Top of DATA BELOW
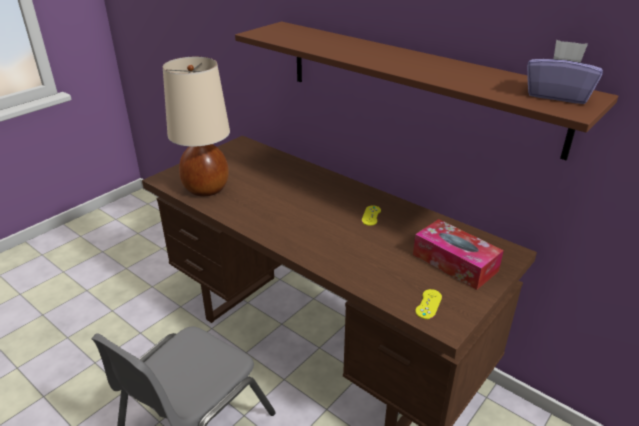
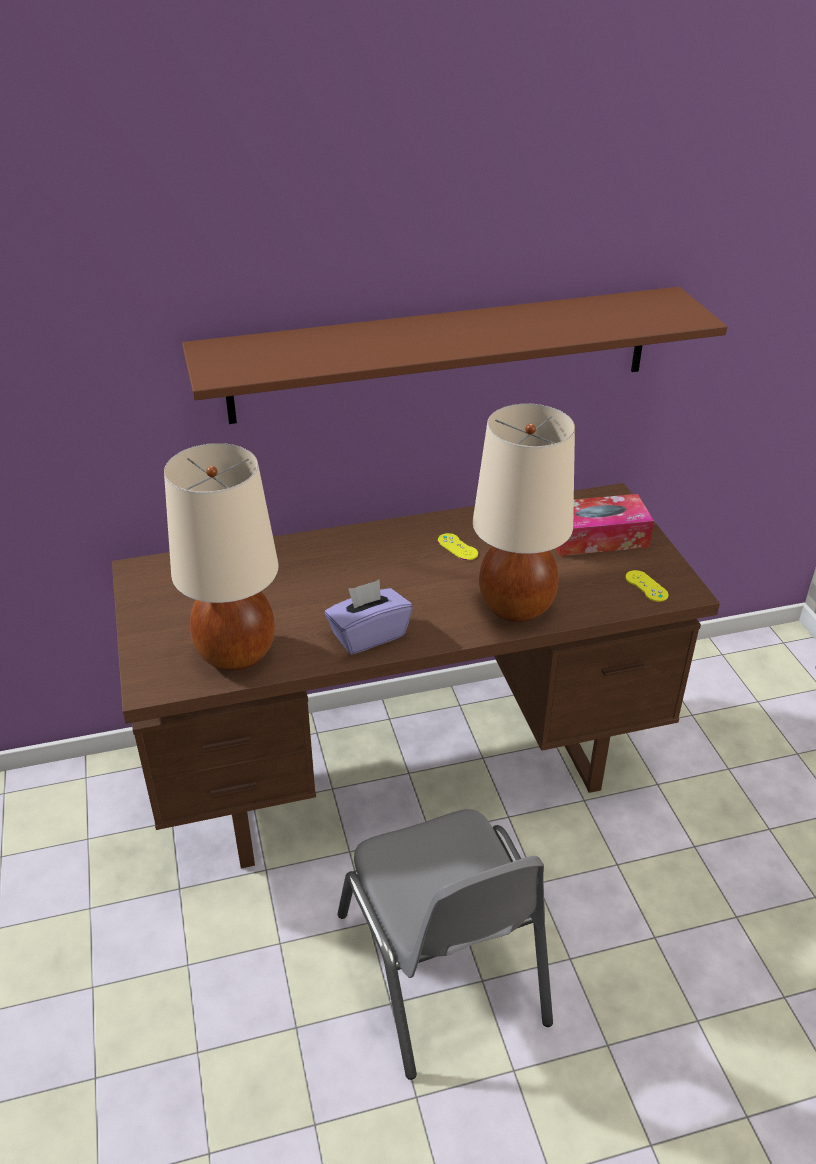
camera: 55 degrees left, 5 degrees up
(340, 257) = (517, 606): none -> beige table lamp
(557, 95) = (654, 308): purple tissue box -> purple tissue box (368, 635)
Bottom of DATA BELOW
Retype the data above in full, exactly as it stands, and skip any image.

camera: 55 degrees left, 5 degrees up
(340, 257) = (517, 606): none -> beige table lamp
(557, 95) = (654, 308): purple tissue box -> purple tissue box (368, 635)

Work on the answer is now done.